Conversely, refined products like cake drive hunger and promote continued eating.

It’s hard to gorge on walnuts, which are full of healthy fats, protein, and fiber; you get pretty full pretty quickly. It’s very easy to have a second (or even third) piece of cake—full of added sugars and refined starches—and to crave other refined-carbohydrate products like chips or soda with it.

But what about a contest between, say, regular box cake and a low-fat/lower-calorie version? Certainly that must be the type of change the FDA is trying to incentivize. The lower-calorie version—with the smaller calorie count—must be healthier, right?

Definitely not. In fact, as higher-calorie fats get swapped out for lower-calorie starches and/or sugars (the standard strategy for making lower-calorie packaged foods like low-fat cake), the result could be an even less healthful product. Products like low-fat cake, full of refined starches and added sugars, almost literally program us to overeat, and to continue to eat the wrong kind of things (i.e. more refined starches and sugars). These products convincingly promote obesity and related diseases like diabetes.

The FDA should understand that focusing on calories is not a focus on health. In fact, the calorie label is very much a fable when it comes to health; a falsehood, suggesting a story not grounded in fact.

For better health, we should ignore the fable—and maybe even avoid the label. After all, just because it comes in a package doesn’t make it a gift and fresh whole foods are always preferable to highly processed items.

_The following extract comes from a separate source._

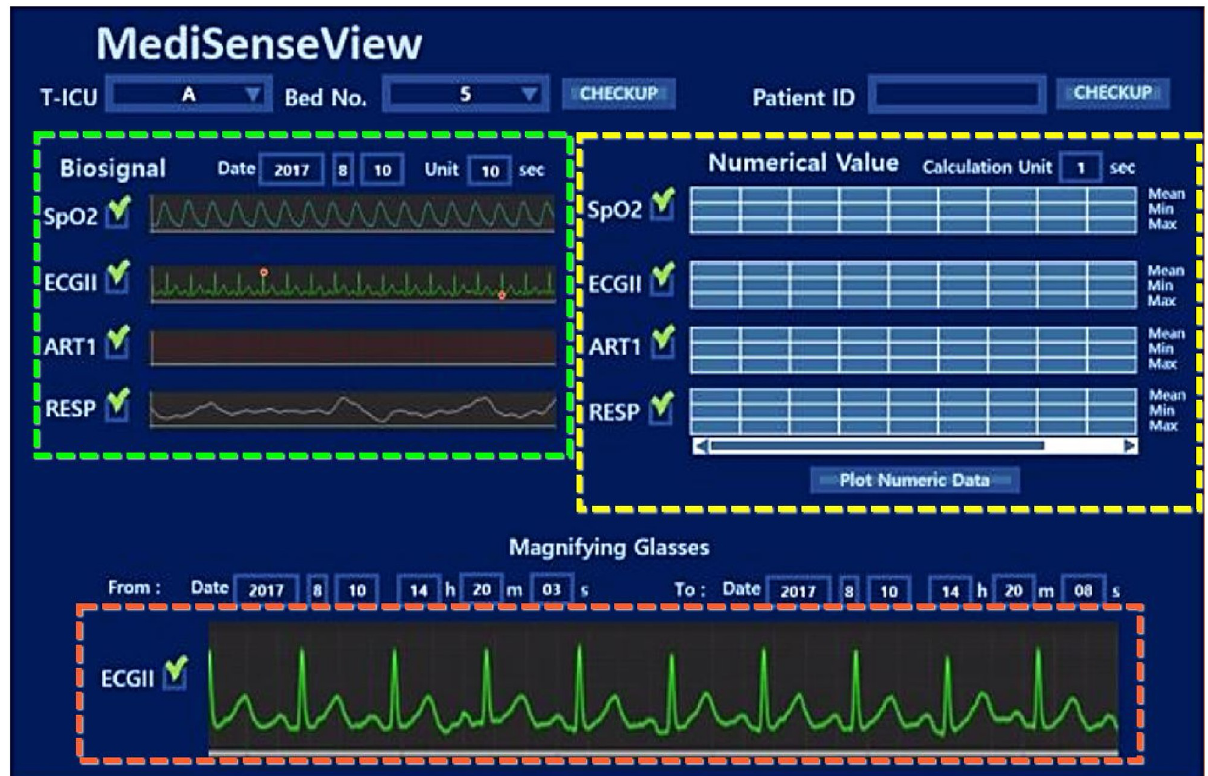
Fig 8. The first prototype of MediSenseView . We used this version for discussions in the first design meeting.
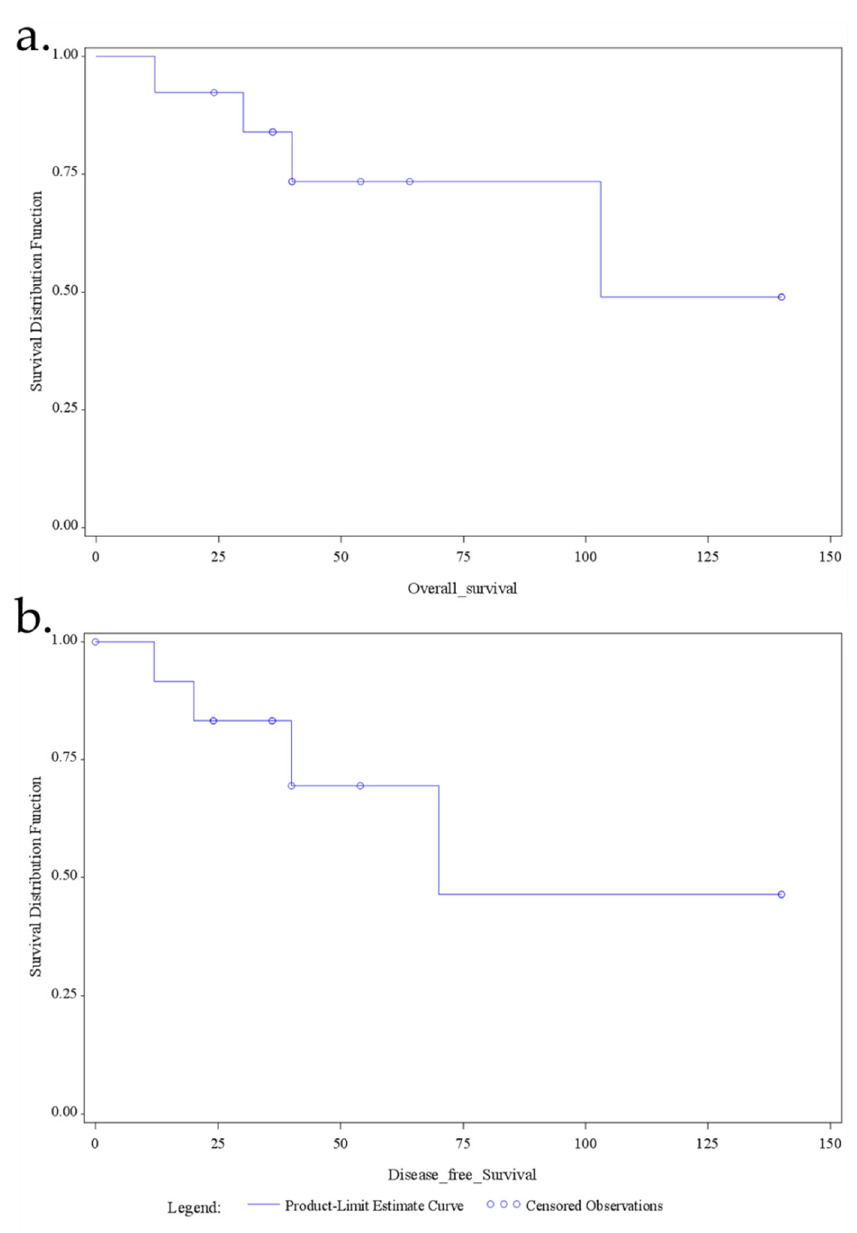
Figure 2. Kaplan–Meier estimator shows the overall survival ( a ) and the disease-free survival ( b ) for the patients with duodenal GIST.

As I have expressed to the leaders at Epicure—a company for which I consult that produces packaged foods, but with a dedication to consumer empowerment and to healthy cooking and eating—low-calorie does not equal healthy, low-fat does not make us fit. For leaner bodies and better health, we should choose ingredients from living botanical plants (e.g. nuts) not industrial processing plants (e.g., refined starches and sugars).

Real, minimally processed food is healthful irrespective of its calories and fat. Choose real foods, and healthy calorie intake and better health will follow, naturally.

No fable. True story. Eat real, and live happily ever after.